The media recently carried a story about a group of surviving transplant patients attending a large sports event. The courageous message to "fight the disease, rise from the dead" and their achievement lifted one's spirits. We also hear on a daily basis, however, about tragic suicides -- including those of couples, trios or even families. In the eyes of psychiatrists and mental hygiene professionals who devote themselves to combating suicide, such news brings about more sorrow and frustration.
The importance of suicide prevention and the theories and measures surrounding it are all too familiar. From the government down to the grassroots groups, suicide-prevention campaigns are in full swing. Everything that can be done seems to be done. What problems are there to be addressed? Who is to be blamed?
Suicide is a complex problem -- a social, cultural, psychological and psychiatric illness. It is the result of a varying composite of many factors. Efforts to prevent suicide therefore involve a multilevel mobilization of resources. Who should be held responsible? Those who choose to end their lives or the survivors?
The issue of accountability rests on both society and every individual, and especially on the public authorities who have been entrusted by the electorate.
Suicide prevention efforts should take root in every level of the educational institutions and spread from schools to communities. The goal of education on suicide prevention is to dispel the myth of death and social stigma that attends suicide. To be honest, our words far exceed our actions. There is much room for improvement.
Over the years I have been seeing numerous patients who have attempted suicide.
From my clinical experience, I find people often fall captive to the myth of death. The first such myth could be called the "myth of relief" -- patients in this category usually seek to extricate themselves from suffering, saying "death ends all my troubles," "my death can unburden others," or "I have done my duty and I can die without regrets."
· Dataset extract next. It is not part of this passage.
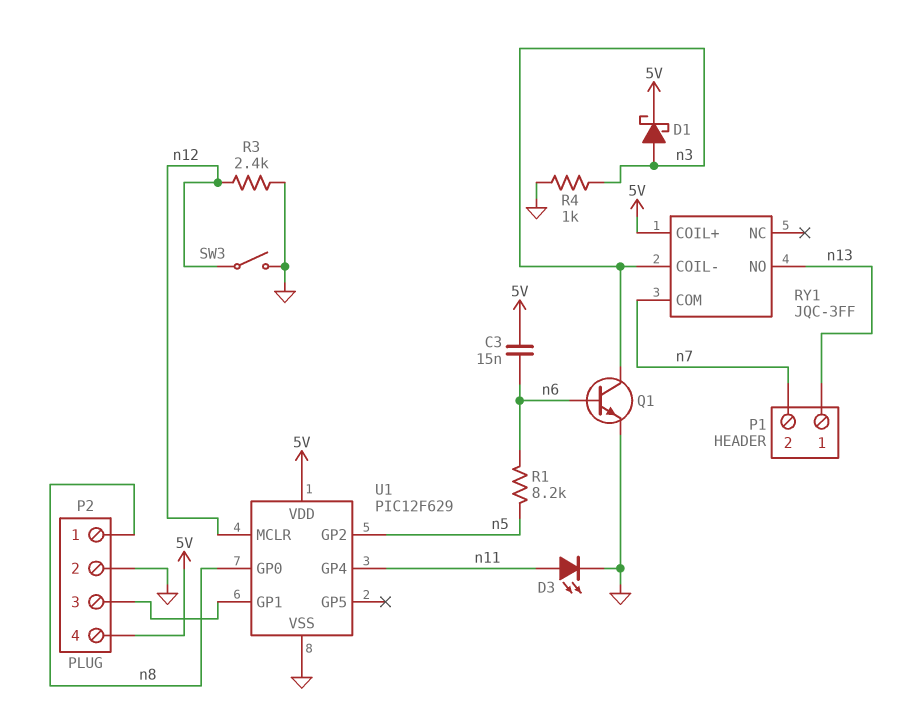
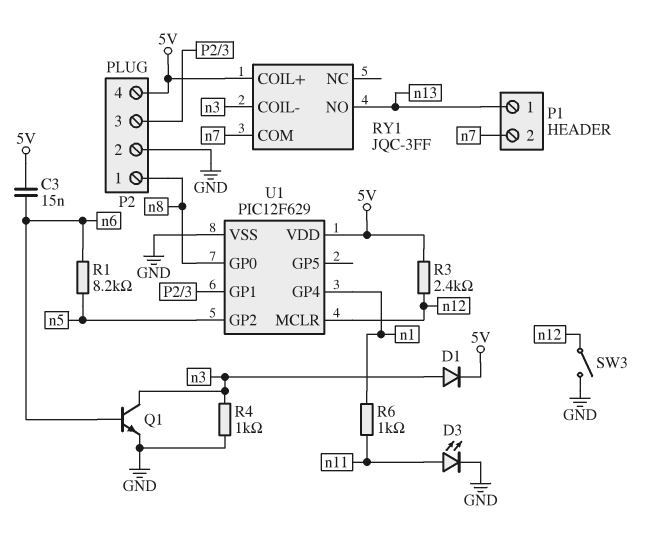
D1: schottky (A n3, K 5V) -> diode (A n3, K 5V)
R3: 2.4k (GND, n12) -> 2.4k (5V, n12)
R6: none -> 1k (n1, n11)
U1 pin GP4: n11 -> n1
The second type myth is the "myth of relations." For instance, parents placing meaning of life onto their children -- "I live for my children" or "they worry me to death." Another subdivision of this sort is lovers who attach themselves to their partners. These would say "I cannot live without my partner."
The third myth can be called the "myth of supernaturalism." This myth is colored with fervent religiosity. These patients often say "my ghost will take my revenge," "I will be a new person in my next life," or "I wish I have better fortune in my next life."
The fourth myth can be categorized as the "myth of individualism." Patients of this sort say "it is up to me to end my own life." Sometimes, they become reluctant to resume therapy, saying that "I don't want to talk anymore; this will only dilute my resolution to take my own life."
At my psychiatric clinic, I often debate with my patients over the value of life. Despite strict measures to watch over patients with a strong suicidal intent in the intensive-care room, accidental oversights and the consequences still break our hearts.
The 19th century French sociologist Emile Durkheim outlined causes of suicide in his landmark study, Suicide. According to Durkheim, a sense of anomie arises when society undergoes a change from traditional collectivism to modern individualism. An absence or diminution of ethic standards or values, anomie is often associated with social alienation and purposelessness. When malaise of anomie spreads, the suicide rate surges.
Durkheim's theory has its counterpart in modern Chinese societies -- the "theory of relations." Contrary to the mainstream value of individualism in Western societies, Chinese societies prize the value of relations. In the framework of relation theory, people are born and die in their relations. A dysfunctional relation is quick to find its place on the list of suicide causes.
In this light, our family education, mental health service and education on death should be adapted to the changing tide of time and give equal importance to local traditional thinking and global postmodern forces. We must confirm the meaning of life from a multi-dimensional perspective and thereby shatter the myth of death and suicide.
Wen Jung-kwang is the president of Taiwan Association of Psychotherapy, the chairman of the department of general and child and adolescent psychiatry at Chang Gung Memorial Hospital in Kaohsiung and a professor at the School of Medicine in Chang Gung University.